Package-related Instruction Synthesis The authors address the issue of outdated package usage in pre-training data undermining model performance. To mitigate the impact of outdated programming syntax and obsolete external library interfaces, they synthesize a tool usage instruction tuning dataset using up-to-date external library documentation.

Large-scale Diverse Instruction Synthesis To ensure diversity, the authors create a large-scale instruction data synthesis framework. The framework includes four key components:

An LLM cleans irrelevant context (such as web advertisements) and selects useful data as seeds for further question generation.

A task specification module defines programming languages, difficulty levels, and coding task types. The prompt engineering component uses a template-based system to generate diverse, contextually rich prompts, incorporating real-world scenarios and software development best practices.

A more advanced LLM with additional parameters generates both the questions and corresponding answers.

Another LLM refines the responses by adding code comments and more detailed explanations.

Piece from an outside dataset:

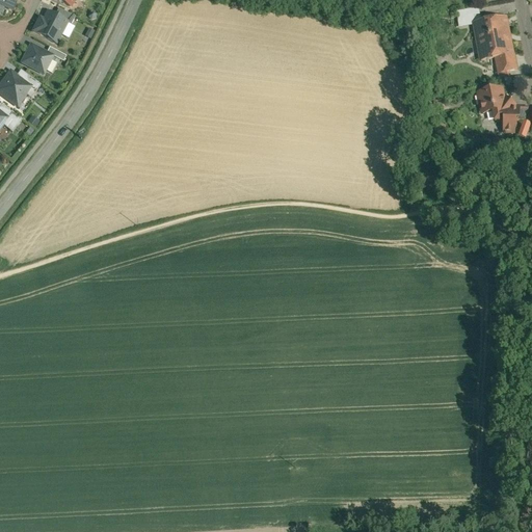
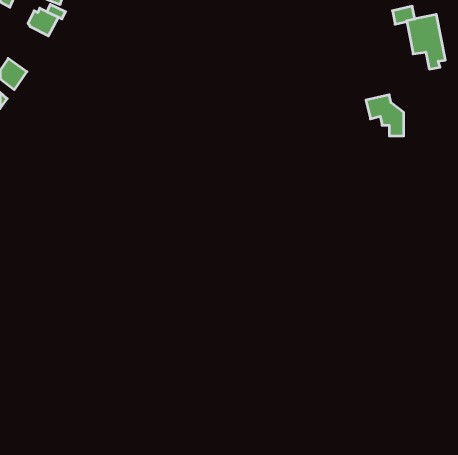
building: [21,41,55,72] -> none
building: [475,86,518,134] -> [366,95,404,136]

TWO-SATGE INSTRUCTION-TUNING

The authors implement a two-stage instruction fine-tuning process to ensure that CodeLLM excels in both theoretical knowledge and practical coding tasks. This approach aims to meet the needs of developers, beginners, and professionals alike.

The first stage focuses on synthesizing question-answer (QA) pairs related to theoretical computer science. This ensures that the model can respond with greater precision to questions about concepts such as binary search trees, dynamic programming, and other fundamental topics.

The second stage concentrates on practical coding tasks. Here, the authors use high-quality code from GitHub to create a dataset that improves the model's ability to generate and work with code. By fine-tuning on this high-quality data, the model is exposed to real-world examples of well-formatted code. This enhances its ability to generate code that is both syntactically and semantically correct.

Conclusion

In this blog, I've shared my notes on the paper "OPENCODER: THE OPEN COOKBOOK FOR TOP-TIER CODE LARGE LANGUAGE MODELS." This isn't just an excellent paper—it's a comprehensive technical guide on training a Coder LLM. The paper delves into numerous training details and model architecture specifics, making it a must-read for anyone interested in the field!